*Problems and tasks*
• 1. Answer these questions from the mailing-list post on empires and the Cold War.
(a) In the remark quoted from Chris, when did the Cold War end?
(b) Orwell credited whom with the exit from India?
(c) How does the post say the British or Soviet empire showed itself in domestic life?
• 2. Carry the mailing-list post on empires and the Cold War forward from its last sentence.

*Source extract*

* * *

[lbo-talk] Losing to Win

Wojtek S wsoko52 at gmail.com
Mon Apr 19 09:49:54 PDT 2010


Chris: "The notion of the USSR "losing" the Cold War is a little weird anyway. The Cold War ended in the late 80s, prior to the Soviet Union being dismantled (practically the only time in history that an empire has dismantled itself, by the way)."

[WS:] The sun finally set over the British Empire quite peacefully as well. As Orwell argued (http://www.k-1.com/Orwell/site/work/essays/ghandi.html) this happened, for the most part, thanks to a Labour government to exit India.

While we are at that, I think that there is a significant differences between the Soviet or the British empires on the one hand, and the US empire on the other. In the British or the Soviet cases, the impact of the empire on domestic life was rather limited. It manifested itself largely in the form of overseas careers for a relatively small group of government and military functionaries. Scaling down the imperial ventures reduced these opportunities, but it had limited impact on the domestic economy and society.

In the case of the US, by contrast, giving up the empire will translate into giving up a parasitic and wasteful life style that most of the US population enjoys as imperial spoils, from cheap gas to debt underwriting by foreign investors. As in the new "Alice in the Wonderland" flick, as soon as the head of the Jabberwocky - the bloated US military - rolls, the imperial servants will refuse to render their services the Red Queen, and that will be the end of tribute that the US receives from the rest of the world. And with that will come significant belt tightening - which fill catch most of the US population with their pants down (as demonstrated by a brief spike in gas prices in 2008.)

* * *

Extracted data entries:
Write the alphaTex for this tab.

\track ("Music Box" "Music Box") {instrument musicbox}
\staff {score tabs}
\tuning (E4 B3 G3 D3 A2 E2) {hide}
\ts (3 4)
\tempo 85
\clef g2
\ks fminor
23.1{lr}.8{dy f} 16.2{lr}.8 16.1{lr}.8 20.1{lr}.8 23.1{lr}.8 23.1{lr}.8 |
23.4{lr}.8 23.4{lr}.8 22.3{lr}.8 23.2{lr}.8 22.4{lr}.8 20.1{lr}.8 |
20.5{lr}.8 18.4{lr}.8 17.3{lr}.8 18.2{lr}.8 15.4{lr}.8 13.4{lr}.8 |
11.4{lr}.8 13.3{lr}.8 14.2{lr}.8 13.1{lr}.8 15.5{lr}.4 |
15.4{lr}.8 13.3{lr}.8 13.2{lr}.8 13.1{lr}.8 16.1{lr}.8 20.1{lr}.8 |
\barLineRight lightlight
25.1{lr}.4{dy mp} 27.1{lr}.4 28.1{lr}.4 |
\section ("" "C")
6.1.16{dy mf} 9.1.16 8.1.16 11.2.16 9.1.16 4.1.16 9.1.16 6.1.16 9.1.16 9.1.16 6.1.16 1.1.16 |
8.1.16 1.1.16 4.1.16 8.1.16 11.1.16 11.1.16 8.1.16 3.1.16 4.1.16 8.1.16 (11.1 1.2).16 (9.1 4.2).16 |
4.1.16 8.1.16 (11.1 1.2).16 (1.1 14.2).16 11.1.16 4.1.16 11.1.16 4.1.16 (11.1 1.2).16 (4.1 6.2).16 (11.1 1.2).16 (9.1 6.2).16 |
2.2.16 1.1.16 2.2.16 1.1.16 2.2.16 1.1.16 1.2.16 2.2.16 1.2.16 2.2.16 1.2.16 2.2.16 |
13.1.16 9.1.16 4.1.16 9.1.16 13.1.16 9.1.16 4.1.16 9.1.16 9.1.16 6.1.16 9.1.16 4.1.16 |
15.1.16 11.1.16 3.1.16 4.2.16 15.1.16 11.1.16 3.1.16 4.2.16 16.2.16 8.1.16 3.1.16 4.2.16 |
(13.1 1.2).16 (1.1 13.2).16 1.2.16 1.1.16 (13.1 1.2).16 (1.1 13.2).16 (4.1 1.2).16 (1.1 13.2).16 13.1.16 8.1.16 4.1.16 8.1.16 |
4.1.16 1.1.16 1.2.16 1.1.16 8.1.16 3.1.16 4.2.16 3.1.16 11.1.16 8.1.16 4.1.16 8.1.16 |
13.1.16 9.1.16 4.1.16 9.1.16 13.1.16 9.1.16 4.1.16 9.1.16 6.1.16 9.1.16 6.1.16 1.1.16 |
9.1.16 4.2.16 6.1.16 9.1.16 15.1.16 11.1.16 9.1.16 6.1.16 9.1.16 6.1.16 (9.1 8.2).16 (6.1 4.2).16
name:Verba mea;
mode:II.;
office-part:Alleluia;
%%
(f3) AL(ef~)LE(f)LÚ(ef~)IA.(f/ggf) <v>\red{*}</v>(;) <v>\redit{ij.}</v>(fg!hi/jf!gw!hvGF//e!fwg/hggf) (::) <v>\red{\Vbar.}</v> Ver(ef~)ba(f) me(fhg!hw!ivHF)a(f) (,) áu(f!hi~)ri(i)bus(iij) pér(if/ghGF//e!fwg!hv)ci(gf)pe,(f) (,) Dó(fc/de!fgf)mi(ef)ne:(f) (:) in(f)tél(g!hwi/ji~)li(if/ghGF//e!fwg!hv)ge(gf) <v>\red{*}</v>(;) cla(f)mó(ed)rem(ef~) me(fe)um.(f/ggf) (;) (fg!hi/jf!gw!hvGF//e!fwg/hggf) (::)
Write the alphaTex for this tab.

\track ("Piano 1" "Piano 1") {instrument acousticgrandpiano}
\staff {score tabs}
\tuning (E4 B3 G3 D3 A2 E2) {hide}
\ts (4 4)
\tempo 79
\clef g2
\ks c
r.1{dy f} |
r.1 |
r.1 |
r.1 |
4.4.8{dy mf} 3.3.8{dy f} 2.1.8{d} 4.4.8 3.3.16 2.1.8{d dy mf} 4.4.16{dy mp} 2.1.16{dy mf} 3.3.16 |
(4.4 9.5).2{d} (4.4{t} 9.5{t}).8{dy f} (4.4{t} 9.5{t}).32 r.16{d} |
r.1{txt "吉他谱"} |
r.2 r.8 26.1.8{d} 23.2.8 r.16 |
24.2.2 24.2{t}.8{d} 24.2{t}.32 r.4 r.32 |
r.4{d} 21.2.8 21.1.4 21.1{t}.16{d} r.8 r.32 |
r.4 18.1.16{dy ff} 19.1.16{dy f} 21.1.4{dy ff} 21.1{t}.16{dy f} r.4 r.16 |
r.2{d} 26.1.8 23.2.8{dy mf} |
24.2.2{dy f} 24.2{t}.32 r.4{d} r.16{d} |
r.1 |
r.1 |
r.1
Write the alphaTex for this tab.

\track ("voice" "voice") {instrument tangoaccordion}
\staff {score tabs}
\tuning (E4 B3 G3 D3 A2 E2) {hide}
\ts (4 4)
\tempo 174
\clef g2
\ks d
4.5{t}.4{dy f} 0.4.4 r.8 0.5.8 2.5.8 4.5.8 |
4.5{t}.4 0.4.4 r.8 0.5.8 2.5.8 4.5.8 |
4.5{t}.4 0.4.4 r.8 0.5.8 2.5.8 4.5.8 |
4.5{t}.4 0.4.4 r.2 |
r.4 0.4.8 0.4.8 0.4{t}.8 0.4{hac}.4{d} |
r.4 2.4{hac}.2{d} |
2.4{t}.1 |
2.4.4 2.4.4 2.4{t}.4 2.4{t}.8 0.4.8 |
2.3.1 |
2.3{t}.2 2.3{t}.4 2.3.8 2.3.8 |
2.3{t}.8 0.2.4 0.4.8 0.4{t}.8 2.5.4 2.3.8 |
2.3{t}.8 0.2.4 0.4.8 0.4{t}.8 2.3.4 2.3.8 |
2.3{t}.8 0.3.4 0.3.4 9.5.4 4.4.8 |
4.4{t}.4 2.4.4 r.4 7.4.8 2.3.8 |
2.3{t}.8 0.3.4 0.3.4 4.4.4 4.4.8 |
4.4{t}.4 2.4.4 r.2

* * *

*Responses in order*
• 1.
(a) In the late 80s, before the Soviet Union was dismantled.
(b) A Labour government.
(c) Largely as overseas careers for a relatively small group of government and military functionaries.

• 2.
Wojtek

On Sun, Apr 18, 2010 at 8:15 PM, Chris Doss <lookoverhere1 at yahoo.com> wrote:


> The notion of the USSR "losing" the Cold War is a little weird anyway. The
> Cold War ended in the late 80s, prior to the Soviet Union being dismantled
> (practically the only time in history that an empire has dismantled itself,
> by the way). During this period, the US was giving the USSR aid and trying
> to keep it from being dismantled.
>
> It's like two boxers are going at it, then one guy says, "this fight is
> stupid; let's quit." The other guy says, "OK." Then boxer number 1 has a
> heart attack from his congenital heart condition and boxer no 2 tries to get
> help. Too late! Boxer 1 dies. Boxer 2 doesn't get to say he won the match.
>
>
>
>
> ----- Original Message ----
> From: "dredmond at efn.org" <dredmond at efn.org>
> To: lbo-talk at lbo-talk.org
> Sent: Mon, April 19, 2010 3:47:10 AM
> Subject: [lbo-talk] Losing to Win
>
> On Sun, April 18, 2010 2:22 pm, James Heartfield wrote:
>
> > There is a reason that the USSR lost the Cold War.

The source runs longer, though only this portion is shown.